Wrestling with the Angel covers familiar ground. There's Frame's claustrophobic upbringing among five siblings in small-town Oamaru, the tragic drownings of two of her sisters, the development of her "allergy to people" and her peculiar "imaginative light, a bright light without shade," which helped her to create order in a chaotic world.
But King also provides important new insights, particularly when it chronicles Frame's 55-year friendship with Professor John Money, an ambitious young psychologist (later a notorious sex therapist) who was disguised by a pseudonym in her autobiography. Money, who met the budding author in Dunedin in 1945, was instrumental not only in establishing her career but also in creating the Frame myth. He counseled Frame, rescuing the short stories that became her first published book, The Lagoon (1952). But his attempted Freudian analysis of his infatuated client unwittingly pushed the author into a decade of psychiatric hospitalization during which she endured electroconvulsive and insulin therapies, and narrowly escaped a lobotomy.
It was not until she traveled overseas in the late '50s and had her first, belated experience of adult freedom that she met Dr. Robert Cawley, a London psychiatrist, who overturned earlier diagnoses, including schizophrenia, and enabled her to accept that her creativity could coexist with sanity. Four decades later, she has yet to convince the wider public. King's book should finally separate the facts of Frame's life from the myth. But in doing so, it may have done her a disservice. Says Frame's long-time friend and fellow author, C. K. Stead: "She's much more peculiar and stranger, richer and more complex than the book gives the impression of her being."
Wrestling with the Angel refrains, by mutual agreement, from attempting any critique of Frame's oeuvre, which includes 11 novels, five short-story collections and a book of poetry. Such an analysis would complete our picture of Frame, says Stead: "She's a very important figure, and I think New Zealand literature would be much poorer without her, but it would be richer if it had a criticism that could cope with her."

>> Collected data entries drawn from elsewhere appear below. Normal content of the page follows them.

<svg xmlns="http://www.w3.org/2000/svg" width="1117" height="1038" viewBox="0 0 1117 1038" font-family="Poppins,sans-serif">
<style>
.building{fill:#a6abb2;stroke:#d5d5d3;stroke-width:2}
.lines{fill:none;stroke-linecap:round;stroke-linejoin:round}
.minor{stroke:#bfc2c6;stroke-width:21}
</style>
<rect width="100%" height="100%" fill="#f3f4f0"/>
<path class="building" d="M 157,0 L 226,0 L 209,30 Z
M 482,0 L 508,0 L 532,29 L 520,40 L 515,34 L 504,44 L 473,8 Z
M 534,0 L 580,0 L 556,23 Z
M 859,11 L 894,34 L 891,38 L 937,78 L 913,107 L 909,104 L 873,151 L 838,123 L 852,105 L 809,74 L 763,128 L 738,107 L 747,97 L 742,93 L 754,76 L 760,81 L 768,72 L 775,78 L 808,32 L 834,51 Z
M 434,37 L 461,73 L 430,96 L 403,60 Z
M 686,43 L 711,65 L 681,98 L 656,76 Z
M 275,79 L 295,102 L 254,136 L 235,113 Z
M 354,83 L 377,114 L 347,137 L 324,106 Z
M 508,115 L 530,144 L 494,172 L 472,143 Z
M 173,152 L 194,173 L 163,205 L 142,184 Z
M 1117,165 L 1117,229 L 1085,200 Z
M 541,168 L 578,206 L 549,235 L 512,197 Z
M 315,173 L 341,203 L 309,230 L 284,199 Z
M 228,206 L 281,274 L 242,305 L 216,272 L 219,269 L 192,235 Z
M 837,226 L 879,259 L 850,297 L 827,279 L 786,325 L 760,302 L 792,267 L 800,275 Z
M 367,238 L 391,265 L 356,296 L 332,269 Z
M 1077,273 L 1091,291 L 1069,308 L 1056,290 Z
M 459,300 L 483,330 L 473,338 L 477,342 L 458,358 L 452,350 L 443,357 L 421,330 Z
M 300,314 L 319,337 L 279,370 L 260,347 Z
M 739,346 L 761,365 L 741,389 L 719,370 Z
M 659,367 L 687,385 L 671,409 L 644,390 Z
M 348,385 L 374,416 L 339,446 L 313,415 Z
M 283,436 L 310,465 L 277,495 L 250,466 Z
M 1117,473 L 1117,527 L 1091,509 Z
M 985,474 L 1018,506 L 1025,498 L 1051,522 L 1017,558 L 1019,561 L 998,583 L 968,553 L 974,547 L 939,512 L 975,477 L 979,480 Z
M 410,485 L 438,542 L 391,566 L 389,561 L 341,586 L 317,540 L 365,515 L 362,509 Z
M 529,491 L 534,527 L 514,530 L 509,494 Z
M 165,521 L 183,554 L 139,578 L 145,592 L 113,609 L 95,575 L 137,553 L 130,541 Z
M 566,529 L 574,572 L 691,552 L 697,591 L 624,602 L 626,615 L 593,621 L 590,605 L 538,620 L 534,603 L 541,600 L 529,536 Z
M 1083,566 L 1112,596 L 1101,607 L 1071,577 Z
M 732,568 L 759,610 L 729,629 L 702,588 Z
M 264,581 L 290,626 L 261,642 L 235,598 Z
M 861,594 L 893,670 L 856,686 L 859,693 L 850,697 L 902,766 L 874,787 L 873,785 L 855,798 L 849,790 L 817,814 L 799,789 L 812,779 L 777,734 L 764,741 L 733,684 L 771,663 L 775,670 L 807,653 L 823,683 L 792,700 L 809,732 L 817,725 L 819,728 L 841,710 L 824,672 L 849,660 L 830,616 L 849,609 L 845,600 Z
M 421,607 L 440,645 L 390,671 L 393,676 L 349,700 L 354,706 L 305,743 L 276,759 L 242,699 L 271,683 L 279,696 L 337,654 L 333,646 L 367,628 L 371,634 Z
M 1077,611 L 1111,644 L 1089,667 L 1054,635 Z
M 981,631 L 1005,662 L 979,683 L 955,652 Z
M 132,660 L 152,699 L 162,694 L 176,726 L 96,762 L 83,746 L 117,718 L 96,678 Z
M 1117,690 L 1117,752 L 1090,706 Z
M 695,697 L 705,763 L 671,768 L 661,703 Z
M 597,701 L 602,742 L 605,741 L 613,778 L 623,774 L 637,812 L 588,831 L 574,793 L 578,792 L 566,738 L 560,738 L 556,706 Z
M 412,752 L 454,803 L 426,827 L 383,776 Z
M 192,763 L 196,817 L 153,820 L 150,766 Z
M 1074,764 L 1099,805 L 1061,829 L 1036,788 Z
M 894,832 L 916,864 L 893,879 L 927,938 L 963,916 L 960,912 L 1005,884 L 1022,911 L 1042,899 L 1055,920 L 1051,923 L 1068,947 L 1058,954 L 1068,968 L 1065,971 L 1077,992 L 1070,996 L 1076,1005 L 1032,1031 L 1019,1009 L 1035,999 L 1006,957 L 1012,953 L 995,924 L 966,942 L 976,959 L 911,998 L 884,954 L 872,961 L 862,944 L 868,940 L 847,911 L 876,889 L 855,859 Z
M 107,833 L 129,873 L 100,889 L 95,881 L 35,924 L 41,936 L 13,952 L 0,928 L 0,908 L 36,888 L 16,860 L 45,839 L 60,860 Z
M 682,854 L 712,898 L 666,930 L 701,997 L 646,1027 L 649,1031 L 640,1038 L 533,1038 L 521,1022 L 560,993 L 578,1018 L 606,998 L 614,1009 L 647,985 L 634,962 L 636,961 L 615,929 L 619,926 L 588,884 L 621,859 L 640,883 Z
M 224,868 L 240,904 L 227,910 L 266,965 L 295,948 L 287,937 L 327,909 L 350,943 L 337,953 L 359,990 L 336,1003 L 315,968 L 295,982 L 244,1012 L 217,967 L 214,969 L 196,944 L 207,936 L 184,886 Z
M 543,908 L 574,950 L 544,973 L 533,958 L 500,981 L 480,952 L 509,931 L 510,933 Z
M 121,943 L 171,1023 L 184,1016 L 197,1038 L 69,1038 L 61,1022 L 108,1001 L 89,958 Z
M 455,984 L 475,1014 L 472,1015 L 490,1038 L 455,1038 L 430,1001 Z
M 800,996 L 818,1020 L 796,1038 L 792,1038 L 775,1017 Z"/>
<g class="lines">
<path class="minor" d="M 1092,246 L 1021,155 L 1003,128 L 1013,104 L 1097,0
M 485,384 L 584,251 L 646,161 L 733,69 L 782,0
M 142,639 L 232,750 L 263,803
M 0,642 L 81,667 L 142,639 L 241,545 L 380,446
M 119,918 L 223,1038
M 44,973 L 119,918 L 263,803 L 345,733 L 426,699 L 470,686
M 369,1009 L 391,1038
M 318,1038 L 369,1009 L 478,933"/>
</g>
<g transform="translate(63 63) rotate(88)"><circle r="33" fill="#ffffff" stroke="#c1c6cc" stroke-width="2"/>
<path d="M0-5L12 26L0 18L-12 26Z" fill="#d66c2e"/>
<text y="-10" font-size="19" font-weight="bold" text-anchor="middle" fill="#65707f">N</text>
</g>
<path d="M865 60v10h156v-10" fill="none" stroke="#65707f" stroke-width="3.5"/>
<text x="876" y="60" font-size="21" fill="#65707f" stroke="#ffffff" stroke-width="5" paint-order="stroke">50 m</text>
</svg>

Despite her cooperation with the biography, Frame seems more wary of public scrutiny than ever. "The shock of having my life and correspondence revealed will never be softened," she said in her only interview about the book, with friend and radio producer Elizabeth Alley. "A live subject is dealt many brutal blows." Indeed, it seems that this would-be recluse will continue to excite curiosity in proportion to her desire to be left alone.